Following in the footsteps of Frank Drake, our most current SETI efforts focus on detecting radio signals from space. The Commensal Open Source Multimode Interferometer Cluster (COSMIC) system uses the Very Large Array in Socorro, New Mexico, shown here, to search for signals while astronomers are using the array for unrelated scientific investigations. Credit: Alex Savello/NRAO

The advantage of artifacts

Searching for artifacts offers a straightforward advantage over the way SETI has historically been pursued. The traditional approach pioneered by Drake assumes that our telescopes are pointed in the aliens’ direction at the same time their signal arrives at Earth.

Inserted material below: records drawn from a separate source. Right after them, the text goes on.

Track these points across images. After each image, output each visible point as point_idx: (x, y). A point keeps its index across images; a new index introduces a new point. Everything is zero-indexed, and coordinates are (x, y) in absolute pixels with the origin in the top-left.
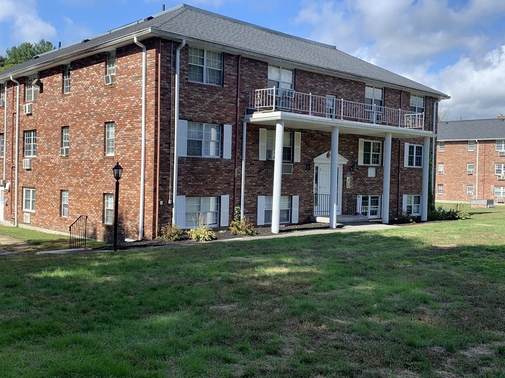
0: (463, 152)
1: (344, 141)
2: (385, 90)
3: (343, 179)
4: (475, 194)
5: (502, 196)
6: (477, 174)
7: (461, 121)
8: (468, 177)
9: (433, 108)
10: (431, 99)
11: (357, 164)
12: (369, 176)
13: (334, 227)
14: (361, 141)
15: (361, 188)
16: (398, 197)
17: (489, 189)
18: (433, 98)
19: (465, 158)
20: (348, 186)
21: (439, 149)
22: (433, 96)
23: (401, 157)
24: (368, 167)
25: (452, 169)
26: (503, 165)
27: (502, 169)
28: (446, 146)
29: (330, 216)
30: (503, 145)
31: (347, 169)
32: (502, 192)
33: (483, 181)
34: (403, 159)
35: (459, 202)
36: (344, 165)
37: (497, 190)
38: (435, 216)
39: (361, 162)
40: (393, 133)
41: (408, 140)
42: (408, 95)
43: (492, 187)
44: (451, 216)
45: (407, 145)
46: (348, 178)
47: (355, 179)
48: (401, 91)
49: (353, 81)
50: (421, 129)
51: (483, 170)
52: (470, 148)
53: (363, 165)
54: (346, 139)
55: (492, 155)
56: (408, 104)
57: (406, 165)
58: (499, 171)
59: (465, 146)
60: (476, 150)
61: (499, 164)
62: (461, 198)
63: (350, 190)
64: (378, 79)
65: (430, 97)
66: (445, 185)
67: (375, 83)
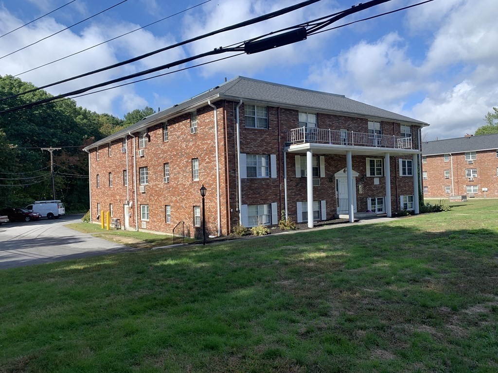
0: (440, 163)
1: (356, 160)
2: (382, 123)
3: (357, 187)
4: (452, 192)
5: (472, 192)
6: (452, 178)
7: (438, 141)
8: (446, 180)
9: (417, 133)
10: (416, 127)
11: (366, 176)
12: (375, 184)
13: (353, 221)
14: (368, 160)
15: (370, 193)
16: (397, 197)
17: (462, 188)
18: (417, 126)
19: (443, 167)
20: (361, 192)
21: (424, 162)
22: (417, 124)
23: (397, 169)
24: (374, 178)
25: (434, 175)
26: (471, 170)
27: (471, 173)
28: (427, 159)
29: (349, 214)
30: (471, 156)
31: (358, 180)
32: (472, 189)
33: (457, 182)
34: (399, 170)
35: (442, 199)
36: (356, 177)
37: (468, 188)
38: (425, 209)
39: (368, 175)
40: (390, 153)
41: (401, 157)
42: (399, 125)
43: (465, 186)
44: (437, 209)
45: (401, 161)
46: (360, 186)
47: (364, 187)
48: (394, 123)
49: (359, 118)
50: (410, 148)
51: (457, 175)
52: (446, 160)
53: (370, 176)
55: (463, 163)
56: (399, 132)
57: (401, 174)
58: (469, 175)
59: (442, 158)
60: (450, 161)
61: (469, 170)
62: (442, 195)
63: (361, 195)
64: (377, 115)
65: (415, 126)
66: (429, 187)
67: (375, 118)
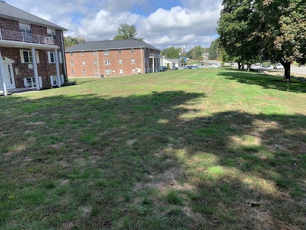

This synchronicity requirement clearly reduces the chances of successfully eavesdropping on ET. By how much? Alas, we can’t say without knowing how many societies are out there. We also need to have an idea of their typical lifetimes — how long do they signal for before they either die or are snuffed out? We don’t know either of these things.

But if we hunt for artifacts instead of signals, we can largely avoid such uncertainties. Artifacts can be found at any time subsequent to their construction. The Egyptian pyramids and the American interstate highway system are testaments to human existence that could plausibly outlive humans themselves. Even after we are long gone, these engineering projects will tell anyone who finds them that we were once here. And, as a further advantage, a hunt for artifacts doesn’t depend on guessing the aliens’ choice of frequency or transmitter power.

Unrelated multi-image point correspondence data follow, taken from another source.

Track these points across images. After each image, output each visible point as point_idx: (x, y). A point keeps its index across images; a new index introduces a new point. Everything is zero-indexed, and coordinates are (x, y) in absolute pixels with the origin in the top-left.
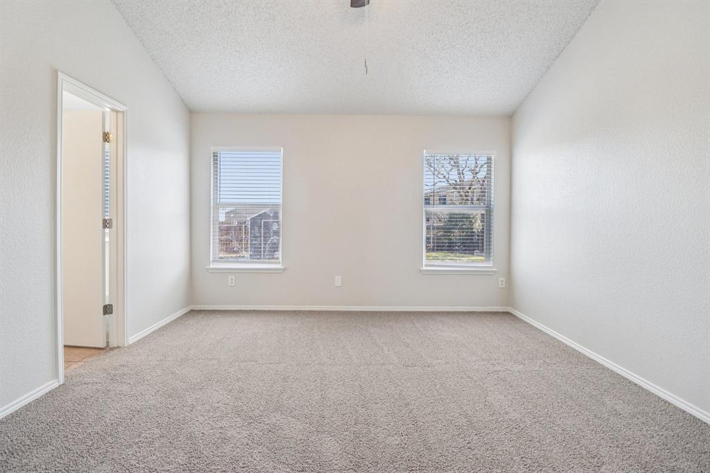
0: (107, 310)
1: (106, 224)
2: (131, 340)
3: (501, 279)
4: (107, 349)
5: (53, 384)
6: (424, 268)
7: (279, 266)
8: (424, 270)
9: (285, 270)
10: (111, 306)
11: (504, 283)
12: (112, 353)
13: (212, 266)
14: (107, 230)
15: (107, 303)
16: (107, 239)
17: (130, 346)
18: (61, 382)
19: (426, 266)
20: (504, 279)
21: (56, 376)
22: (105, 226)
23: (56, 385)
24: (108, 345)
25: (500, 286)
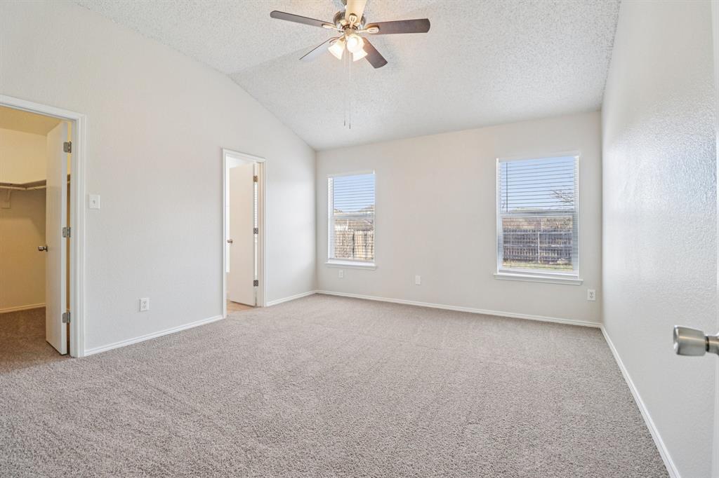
0: (256, 283)
1: (256, 231)
2: (268, 304)
3: (589, 291)
4: (255, 306)
5: (219, 318)
6: (499, 274)
7: (373, 265)
8: (498, 276)
9: (376, 267)
10: (257, 281)
11: (594, 295)
12: (258, 309)
13: (329, 262)
14: (256, 235)
15: (256, 279)
16: (256, 241)
17: (267, 307)
18: (225, 318)
19: (500, 271)
20: (594, 291)
21: (222, 313)
22: (255, 233)
23: (221, 318)
24: (256, 304)
25: (589, 298)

What sort of artifacts might we expect? While Dyson spheres are certainly one possibility, we can’t confidently describe how an alien construction would appear any more than the first humans could accurately anticipate the appearance of a 21st-century cityscape. A fundamental challenge to any artifact hunt is that we can’t be sure what we’re looking for.

But it’s not necessarily an insurmountable problem. We might still find these artifacts simply because they would be novel, and not already members of the known cosmic bestiary. For example, consider the aforementioned quasars. No one predicted the existence of these objects, let alone what they would look like. Indeed, both quasars and pulsars were initially suspected of being alien handiwork. We now have natural explanations for both, but they were discovered because they were different from other objects we knew about at the time.

Alien signals will certainly be novel and exciting, but not every signal from space is alien in origin. The regular radio blips we see from pulsars — fast-spinning neutron stars emitting beams of radiation from their poles, as imagined here — were once thought to be communications from aliens, but now have a natural explanation. Credit: NASA’s Goddard Space Flight Center

Only the best

Despite the fact that we can’t say much about the appearance of alien artifacts, there’s little doubt that any we find will be subject to selection effects. The easily detectable ones will surely be the biggest and brightest. This is akin to searching for dogs by listening for barks. You won’t find all the dogs, and not necessarily the most interesting ones. Just the ones that make a lot of noise.

Similarly, the hunt for alien engineering efforts — if it turns up anything — will only show us the societies that build things easily visible from light-years away. Such constructions may not be typical, nor even of recent vintage. But no matter how singular such artifacts might be, their discovery would answer a long-standing question: Is anyone out there?

For nearly two centuries, we’ve searched for clever company in our cosmic neighborhood. Once, that search meant examining our solar system for artifacts, until we later switched strategies, hoping to pick up radio signals or other transmissions as the indication of another technological civilization. The latter is an approach that we’ve followed for a long time now.

Maybe we should revive the strategy of looking for artifacts. Space is vast, and it’s conceivable that we’ll never meet the aliens themselves. But we might uncover some of their public works.